_Work instruction_. Write out the lines below word for word, leaving out the pictures.

■ ■ ■

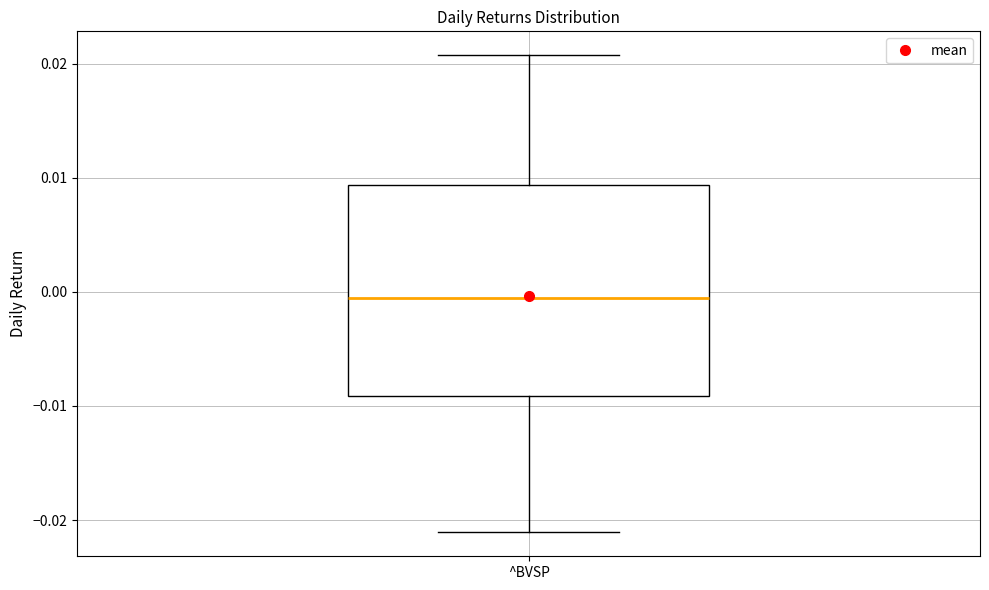

Where does the median line of the box for ^BVSP sit on the y-axis? The values are not printed on the chart, so give them approximately, as read against the axis.

-0.001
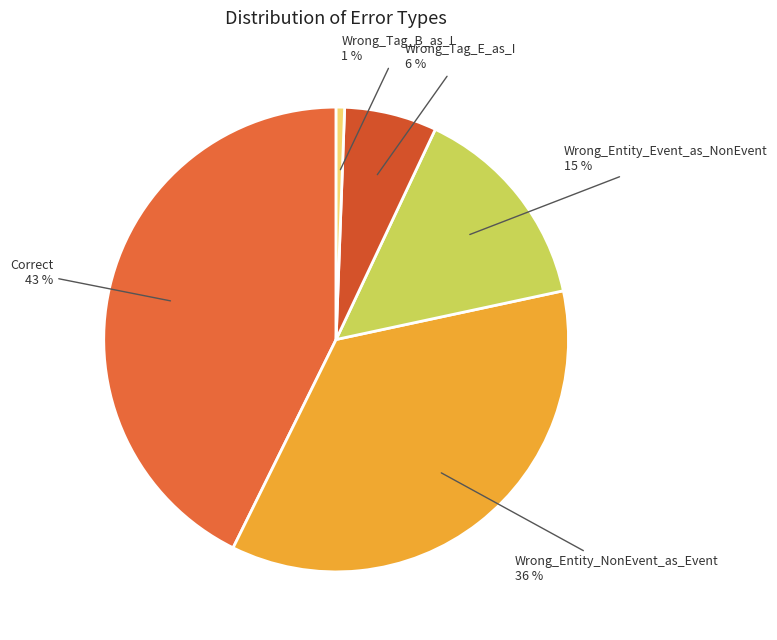

To the nearest percent, what percentage of the pie is Wrong_Entity_Event_as_NonEvent?

15%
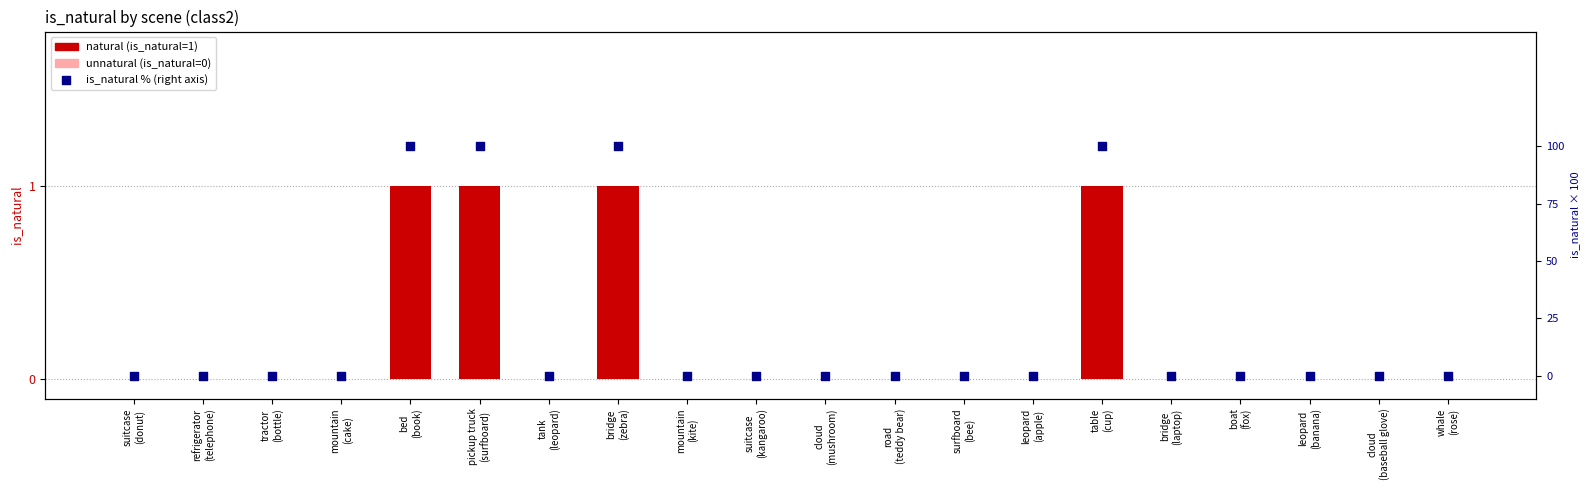

Which has a higher value, boat
(fox) or suitcase
(kangaroo)?

boat
(fox)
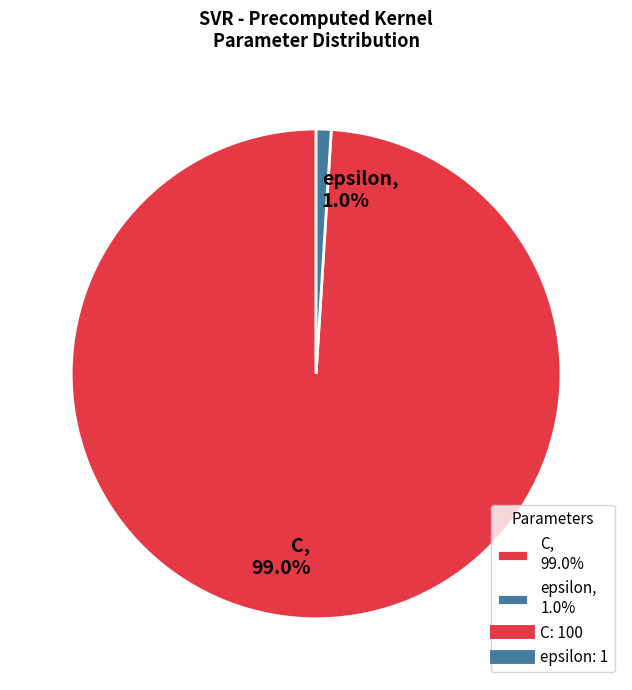

True or false: C accounts for 87% of the total.

False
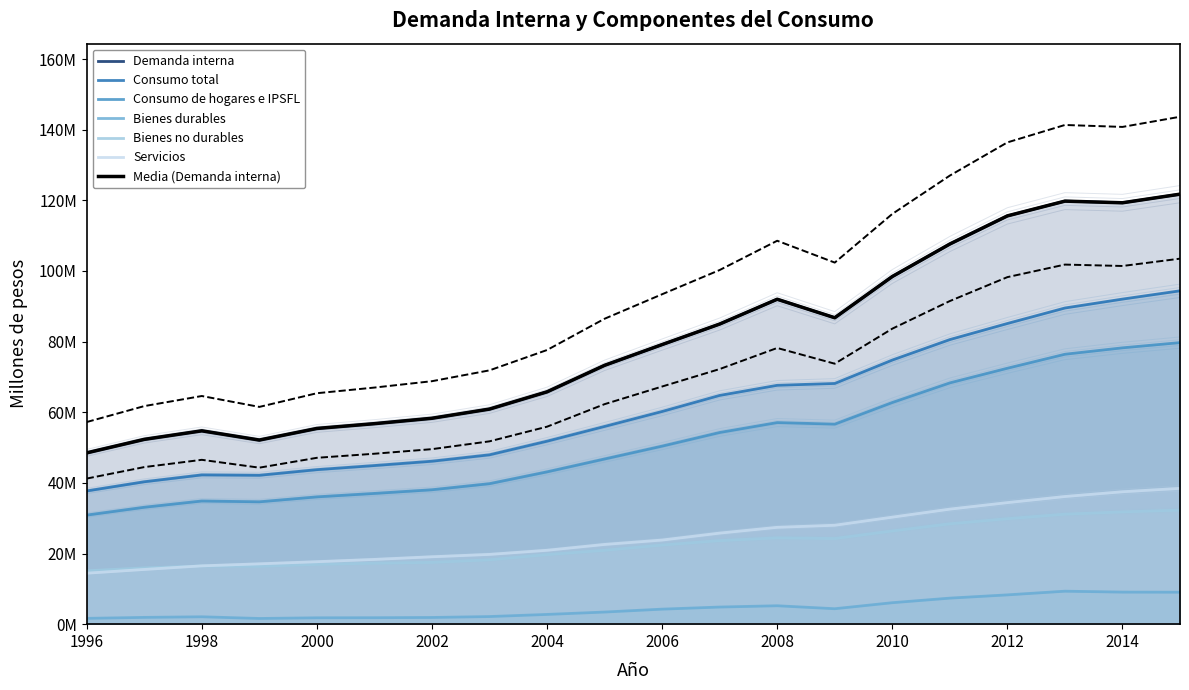

At which category does Demanda interna reach its first local peak?

1998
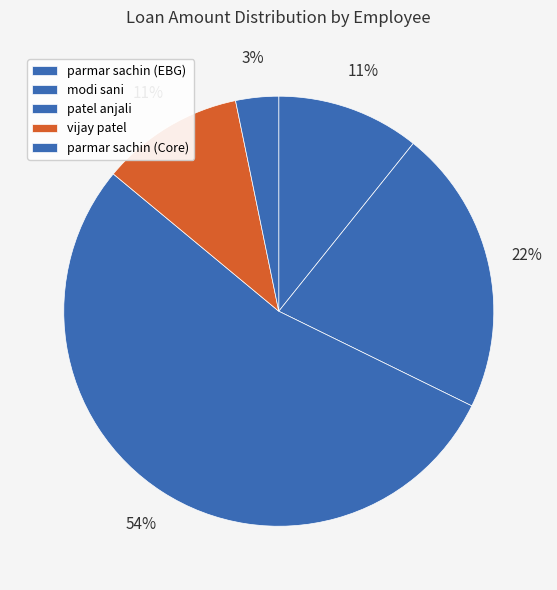

What is the total percentage of modi sani and parmar sachin (Core)?

24.7%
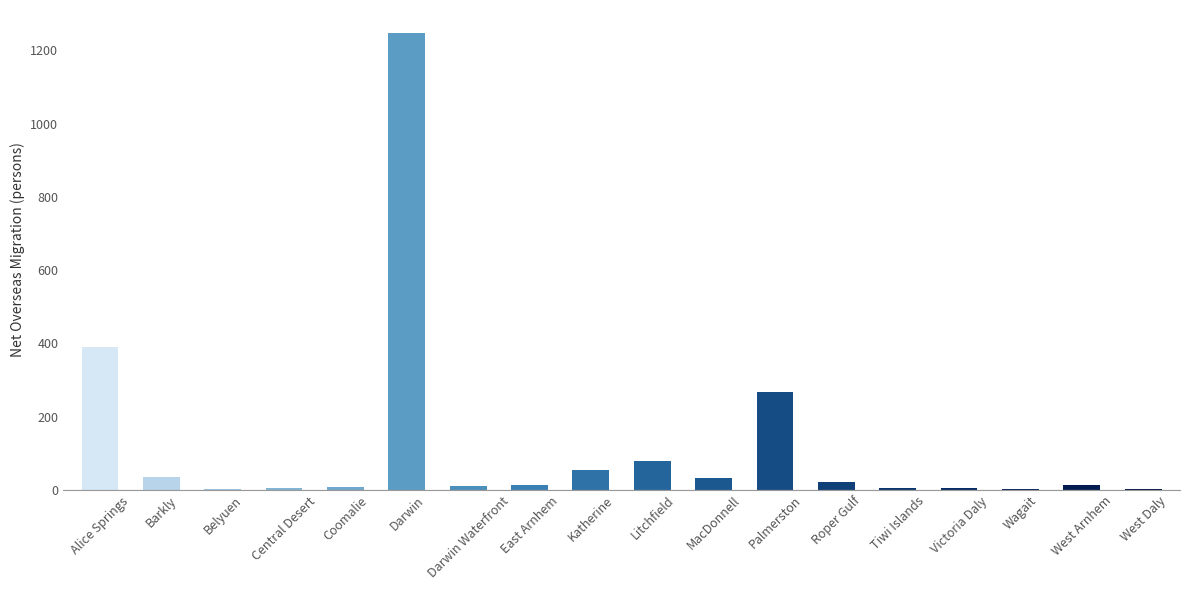

Approximately how many times larger is the value at Katherine compared to Barkly?

1.6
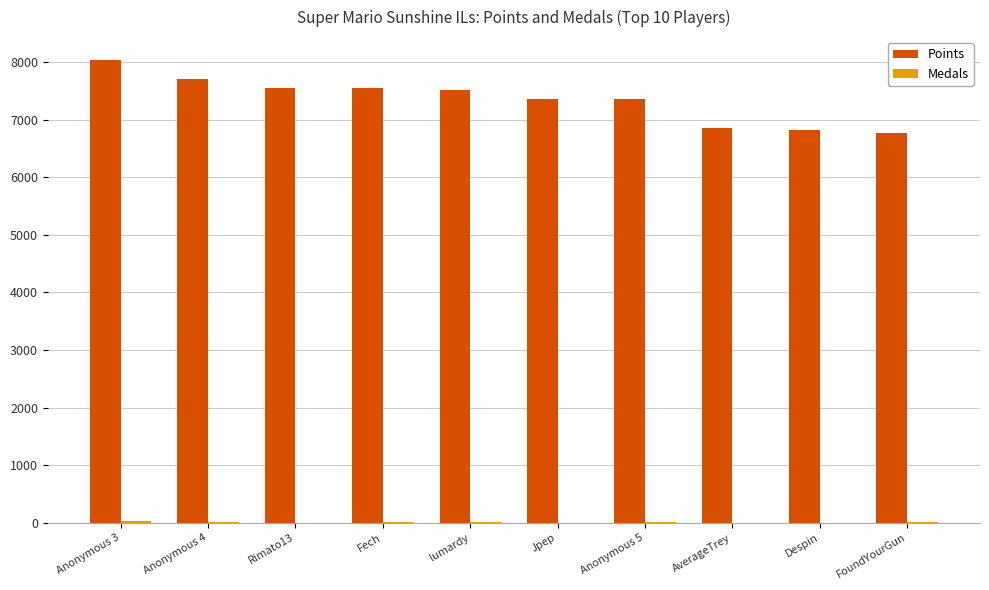

Which category has the highest value in the Points series?

Anonymous 3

■ ■ ■

_Exercise output_.
Where does the median line of the box for ^BVSP sit on the y-axis? The values are not printed on the chart, so give them approximately, as read against the axis.

-0.001

To the nearest percent, what percentage of the pie is Wrong_Entity_Event_as_NonEvent?

15%

Which has a higher value, boat
(fox) or suitcase
(kangaroo)?

boat
(fox)

True or false: C accounts for 87% of the total.

False

At which category does Demanda interna reach its first local peak?

1998

What is the total percentage of modi sani and parmar sachin (Core)?

24.7%

Approximately how many times larger is the value at Katherine compared to Barkly?

1.6

Which category has the highest value in the Points series?

Anonymous 3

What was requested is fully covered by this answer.